§ Written task
Output the lines below as a JSON list of strings, with one string per line and any blank lines omitted.

[BEGIN Records for the task]

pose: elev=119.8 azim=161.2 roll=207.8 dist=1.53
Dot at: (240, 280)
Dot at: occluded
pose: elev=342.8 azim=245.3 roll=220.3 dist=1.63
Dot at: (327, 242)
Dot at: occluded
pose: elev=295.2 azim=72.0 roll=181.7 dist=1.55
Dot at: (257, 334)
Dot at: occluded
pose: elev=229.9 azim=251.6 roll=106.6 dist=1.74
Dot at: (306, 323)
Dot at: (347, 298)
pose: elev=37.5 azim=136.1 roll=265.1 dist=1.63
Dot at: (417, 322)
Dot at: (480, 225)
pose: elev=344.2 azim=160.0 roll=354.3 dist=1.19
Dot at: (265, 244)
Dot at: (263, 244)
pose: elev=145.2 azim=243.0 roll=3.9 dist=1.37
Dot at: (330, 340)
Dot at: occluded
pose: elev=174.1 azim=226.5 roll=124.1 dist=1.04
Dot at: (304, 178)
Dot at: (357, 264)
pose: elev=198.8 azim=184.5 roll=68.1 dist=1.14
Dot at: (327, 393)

[END Records for the task]

§ Written answer
[
  "pose: elev=119.8 azim=161.2 roll=207.8 dist=1.53",
  "Dot at: (240, 280)",
  "Dot at: occluded",
  "pose: elev=342.8 azim=245.3 roll=220.3 dist=1.63",
  "Dot at: (327, 242)",
  "Dot at: occluded",
  "pose: elev=295.2 azim=72.0 roll=181.7 dist=1.55",
  "Dot at: (257, 334)",
  "Dot at: occluded",
  "pose: elev=229.9 azim=251.6 roll=106.6 dist=1.74",
  "Dot at: (306, 323)",
  "Dot at: (347, 298)",
  "pose: elev=37.5 azim=136.1 roll=265.1 dist=1.63",
  "Dot at: (417, 322)",
  "Dot at: (480, 225)",
  "pose: elev=344.2 azim=160.0 roll=354.3 dist=1.19",
  "Dot at: (265, 244)",
  "Dot at: (263, 244)",
  "pose: elev=145.2 azim=243.0 roll=3.9 dist=1.37",
  "Dot at: (330, 340)",
  "Dot at: occluded",
  "pose: elev=174.1 azim=226.5 roll=124.1 dist=1.04",
  "Dot at: (304, 178)",
  "Dot at: (357, 264)",
  "pose: elev=198.8 azim=184.5 roll=68.1 dist=1.14",
  "Dot at: (327, 393)"
]